## Instructions for the task
Where in the data below does the word "antiderivative" appear? Copy every line that has it.
Start of Block
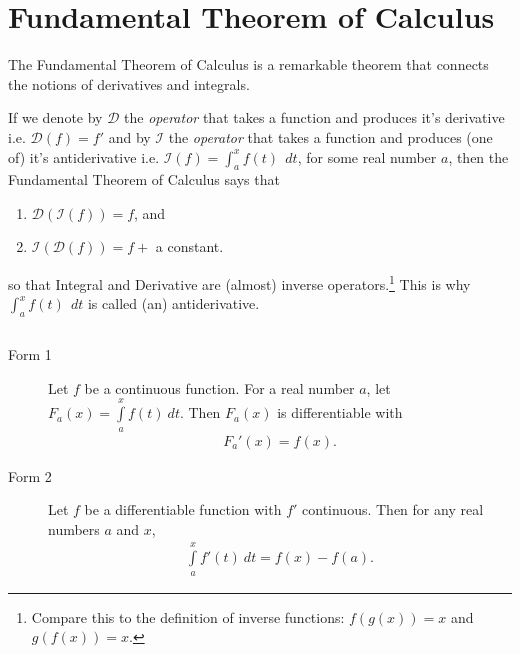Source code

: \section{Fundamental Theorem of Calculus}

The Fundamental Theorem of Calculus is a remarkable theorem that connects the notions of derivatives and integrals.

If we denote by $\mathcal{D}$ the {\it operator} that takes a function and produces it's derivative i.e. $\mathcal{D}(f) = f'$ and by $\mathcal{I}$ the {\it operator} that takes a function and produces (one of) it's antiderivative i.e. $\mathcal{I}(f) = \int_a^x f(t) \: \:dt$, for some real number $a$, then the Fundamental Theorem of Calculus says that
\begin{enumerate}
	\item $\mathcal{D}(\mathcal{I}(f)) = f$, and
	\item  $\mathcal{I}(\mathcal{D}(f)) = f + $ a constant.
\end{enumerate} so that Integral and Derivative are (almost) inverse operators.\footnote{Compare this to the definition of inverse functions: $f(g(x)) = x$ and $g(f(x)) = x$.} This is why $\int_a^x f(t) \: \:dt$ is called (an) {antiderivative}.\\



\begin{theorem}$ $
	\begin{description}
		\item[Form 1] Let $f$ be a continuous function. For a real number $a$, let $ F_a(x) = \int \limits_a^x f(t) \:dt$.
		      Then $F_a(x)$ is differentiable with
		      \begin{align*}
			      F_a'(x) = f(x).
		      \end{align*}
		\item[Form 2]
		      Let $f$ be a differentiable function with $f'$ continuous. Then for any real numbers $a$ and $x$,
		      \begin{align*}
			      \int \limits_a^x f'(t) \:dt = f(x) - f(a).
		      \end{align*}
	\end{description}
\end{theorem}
End of Block
Start of Block
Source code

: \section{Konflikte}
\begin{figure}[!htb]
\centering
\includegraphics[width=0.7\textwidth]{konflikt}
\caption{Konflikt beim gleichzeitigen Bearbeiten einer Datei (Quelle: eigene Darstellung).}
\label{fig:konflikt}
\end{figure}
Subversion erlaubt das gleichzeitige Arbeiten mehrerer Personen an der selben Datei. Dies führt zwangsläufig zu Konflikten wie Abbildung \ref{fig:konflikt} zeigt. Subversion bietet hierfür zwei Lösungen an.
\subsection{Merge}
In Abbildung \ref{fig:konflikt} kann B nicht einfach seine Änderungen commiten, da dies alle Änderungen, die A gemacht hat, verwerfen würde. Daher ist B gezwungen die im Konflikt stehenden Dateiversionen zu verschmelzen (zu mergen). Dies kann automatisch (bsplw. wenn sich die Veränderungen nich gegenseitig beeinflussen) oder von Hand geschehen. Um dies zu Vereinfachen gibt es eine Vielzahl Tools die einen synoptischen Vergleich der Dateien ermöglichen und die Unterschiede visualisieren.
End of Block
## Answer section
If we denote by $\mathcal{D}$ the {\it operator} that takes a function and produces it's derivative i.e. $\mathcal{D}(f) = f'$ and by $\mathcal{I}$ the {\it operator} that takes a function and produces (one of) it's antiderivative i.e. $\mathcal{I}(f) = \int_a^x f(t) \: \:dt$, for some real number $a$, then the Fundamental Theorem of Calculus says that
\end{enumerate} so that Integral and Derivative are (almost) inverse operators.\footnote{Compare this to the definition of inverse functions: $f(g(x)) = x$ and $g(f(x)) = x$.} This is why $\int_a^x f(t) \: \:dt$ is called (an) {antiderivative}.\\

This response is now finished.